Robert Parks, a Wall Street economist and finance professor at the
Lubin Graduate School of Business
in New York, thinks all the talk about fragmentation and stopping it is a bit of a ruse. "That word fragmentation sounds to me like another word for intense competition," he says.
Most of those who've offered the agency their
views have ruled out the most extreme fix on the SEC's regulatory platter: a proposal to require all limits to be displayed and traded through a single location called a central limit order book, or CLOB.
But it's clear from the comments pouring into the SEC that there's little if any consensus about the shape the markets will or should take in the future.
"The biggest challenge will be how to take them all and come up with something coherent," SEC Commissioner Laura Unger said Tuesday.
Some, like the clearing firm
, a division of
Donaldson Lufkin & Jenrette Securities
, advised against any wholesale change in the U.S. markets.
"Quite simply, our markets are not broken. Radical changes are not necessary. Consequently, we do not now support any initiatives that would significantly change the manner in which the markets operate, such as a central limit order book," wrote Pershing's chief operating officer, Richard Brueckner.
Top officials from the largest investment banks had put up a unified front on that point in March when they appeared before the
Senate Banking Committee
and took the opposite view, calling for a central limit order book.
Securities Industry Association
, a trade group that represents most securities firms, took a step back from that when it offered the SEC its formal position on the future of market structure this month.
The SIA said it favors a system that would route stocks to the highest bidder -- known as price priority. The group, cognizant of the hostility some Wall Street players hold toward the concept of a central book, studiously avoided using the expression CLOB in its filing, says spokeswoman Margaret Draper.
Among the proposals the SEC is considering is mandating that stocks are routed through a nationally linked system to the highest,
first, bidder -- a function called price/time priority.
But that's little different than the central limit order book as far as the ECNs are concerned.
"Price-time priority sounds theoretically attractive, but it's truly anticompetitive," says Chris Concannon, associate general counsel for the
. "When you think of price-time priority, you have hundreds of orders coming in at the same time. We would have internal matches that were actually missed because we routed that order out to another market."
Rejecting the price-time priority is one of the few aspects of the markets' future about which the ECNs and the traditional stock exchanges publicly agree.
The NYSE formally
rejected any notion of a central trading book for securities last month, calling such a central repository anticompetitive.
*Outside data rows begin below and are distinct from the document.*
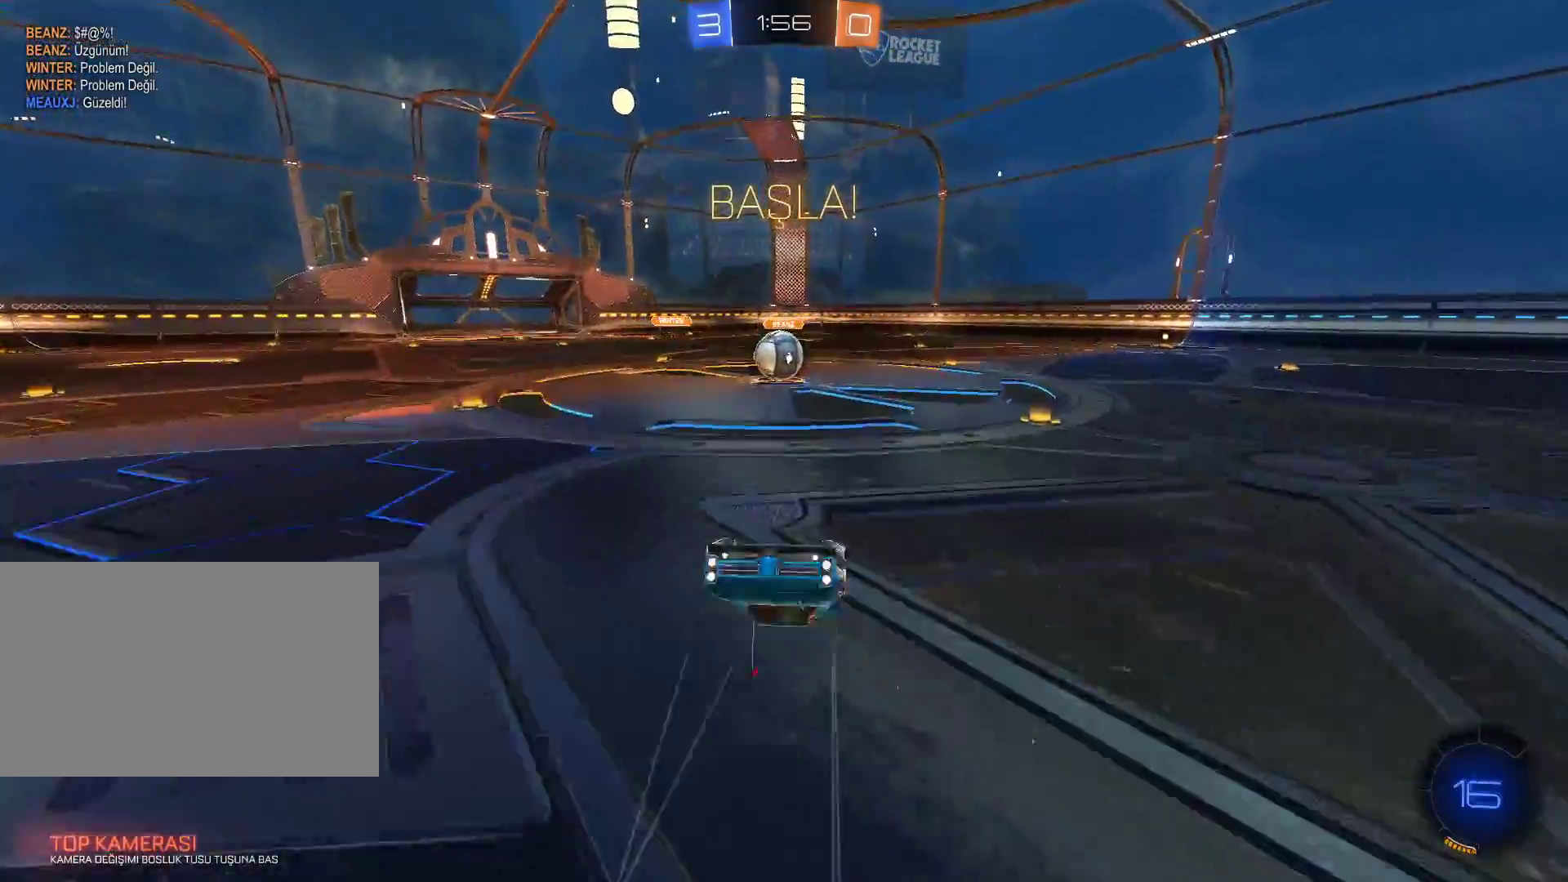
{"keys": [], "mouse": ["left"], "events": [[100, "a", "down"], [200, "a", "up"], [334, "mouse_left", "down"]]}
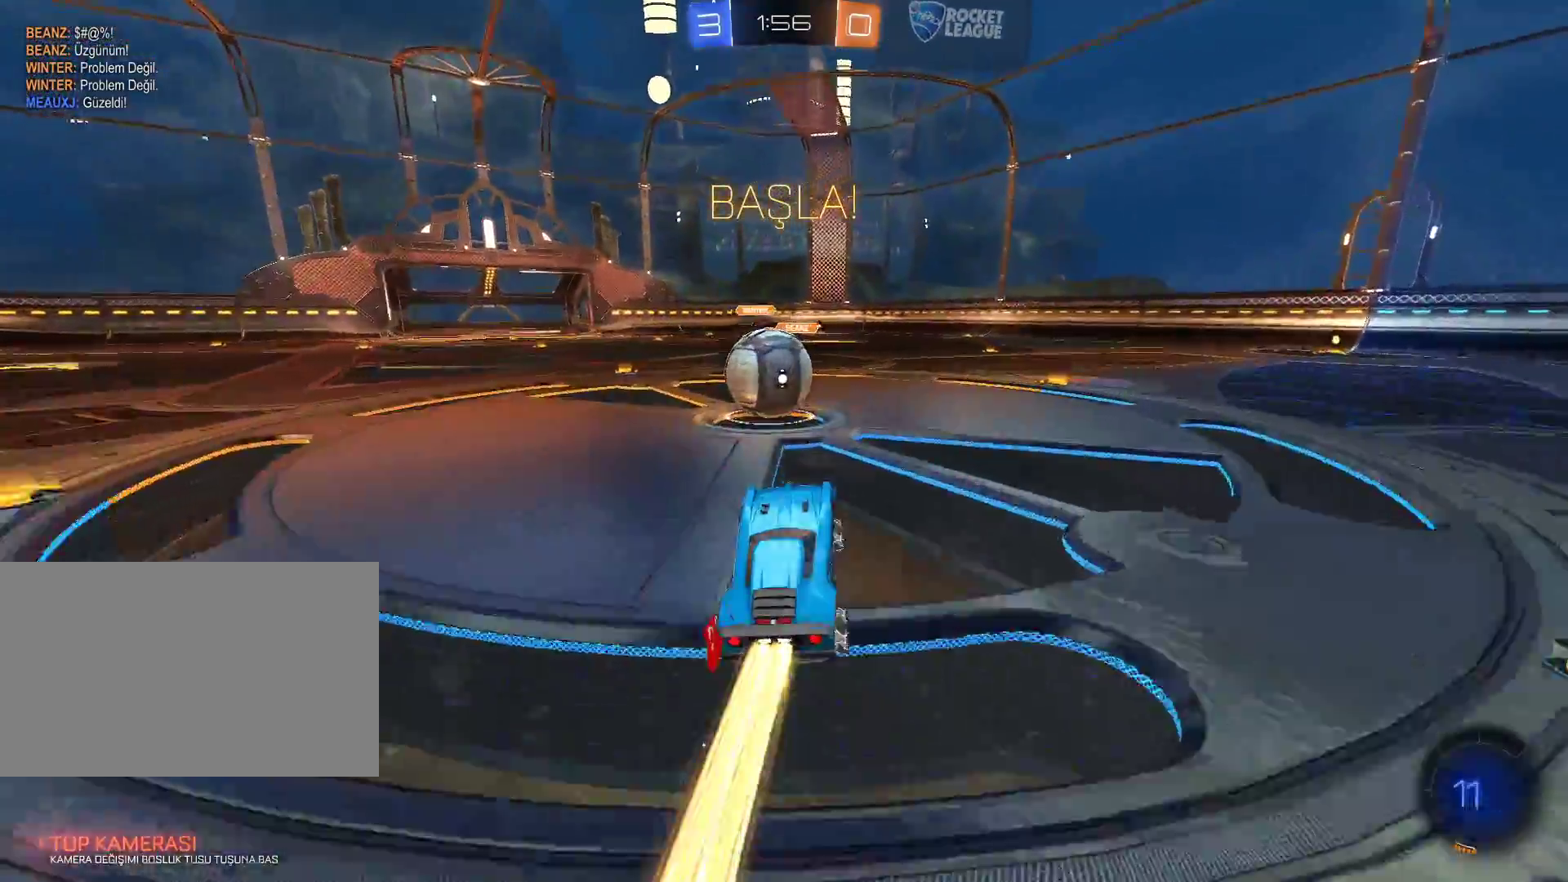
{"keys": ["a", "w"], "mouse": [], "events": [[66, "a", "down"], [400, "mouse_left", "up"], [400, "w", "down"]]}
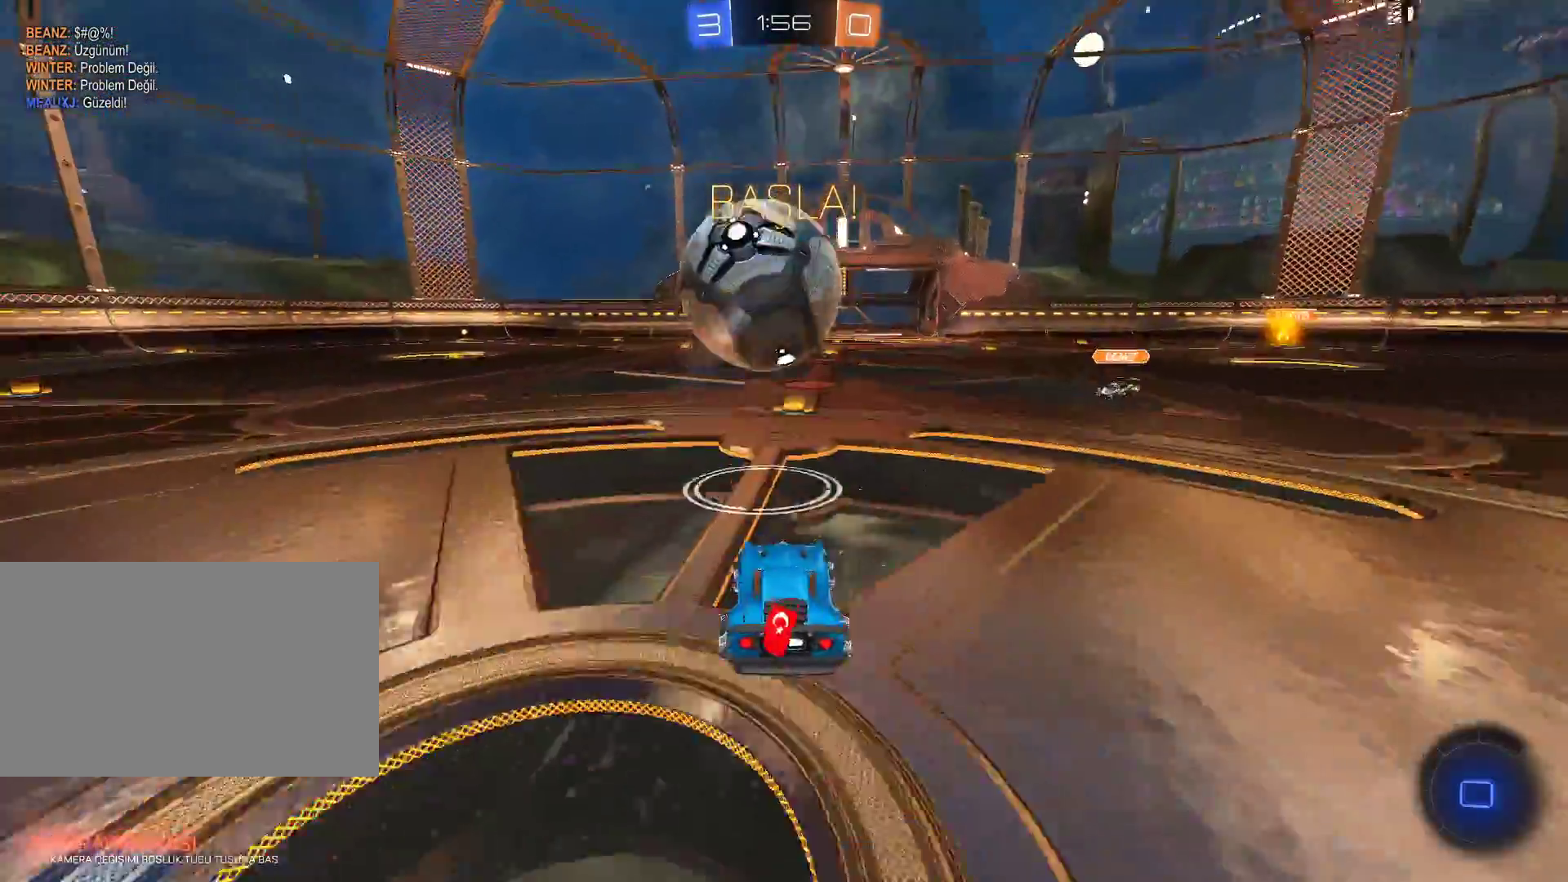
{"keys": ["w"], "mouse": [], "events": [[83, "a", "up"], [317, "d", "down"], [501, "d", "up"]]}
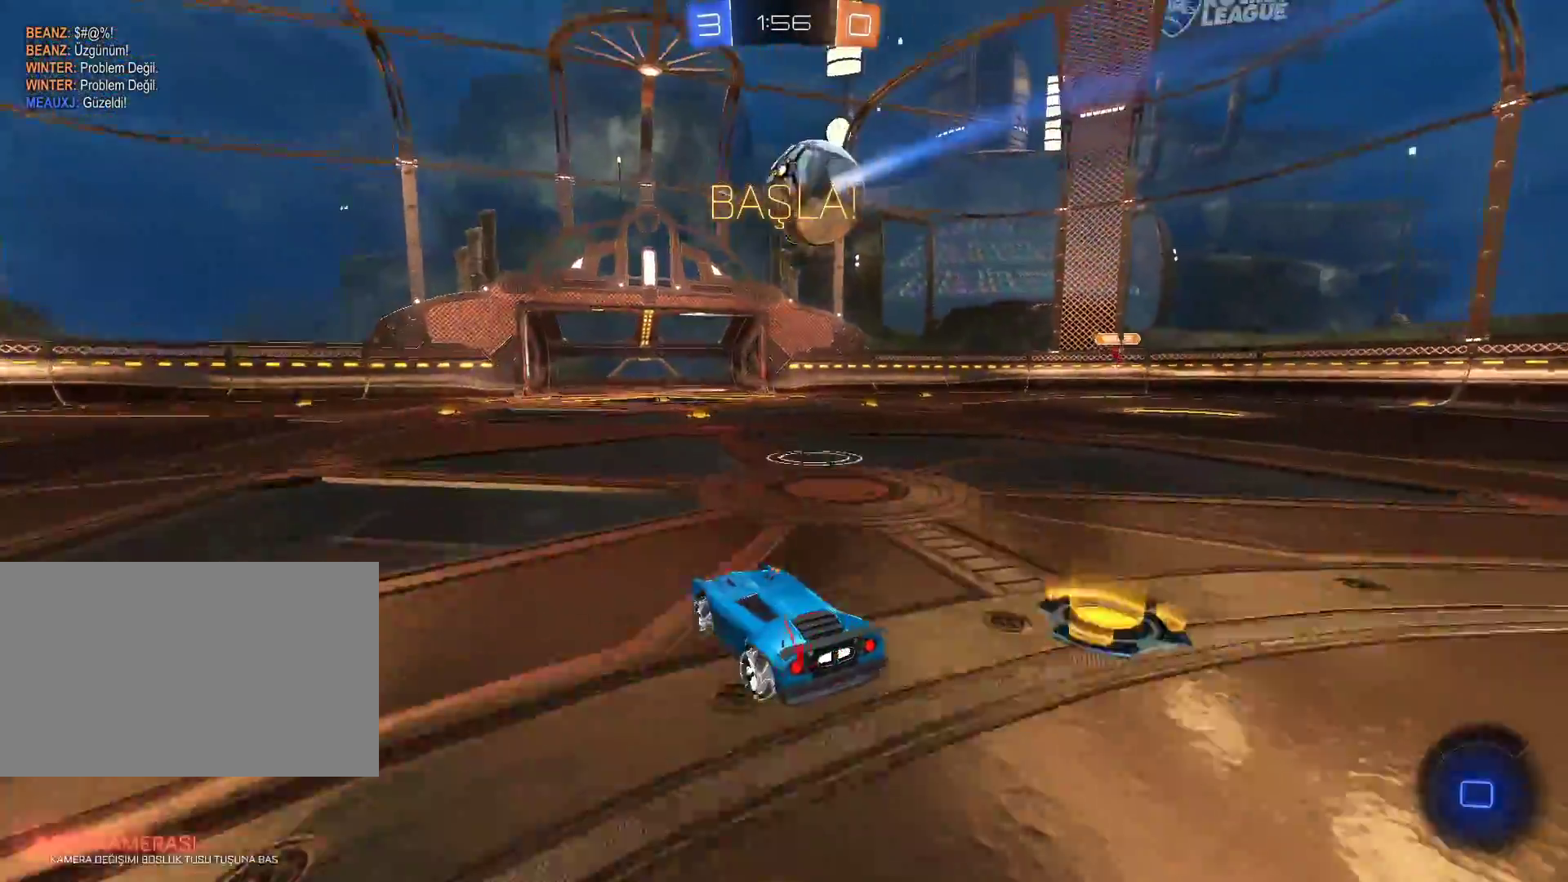
{"keys": ["d", "w"], "mouse": [], "events": [[433, "d", "down"]]}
The Big Board threw regulators a conciliatory bone late last year when it agreed to do away with Rule 390, a restriction that barred NYSE member firms from trading stocks listed before 1979 on other exchanges.
The NYSE has opposed a central order book out of fears other exchanges and ECNs would capture the order flow that makes the Big Board the market of choice for many major institutional investors. The NYSE hasn't submitted its comments on market fragmentation to the SEC; Nasdaq had completed it comments but wasn't prepared to release them Tuesday.
The debate, in the end, may be moot. Within 10 years, Pace professor Parks predicts all stock trading in the U.S. will be done electronically, leaving the NYSE trading floor and the professional floor trader as relics of a bygone era.
"I think what you'll have is a centralized clearinghouse," he says. "Instead of market fragmentation, over time, the electronic commerce will dominate. The trader's job will be at risk. He will disappear."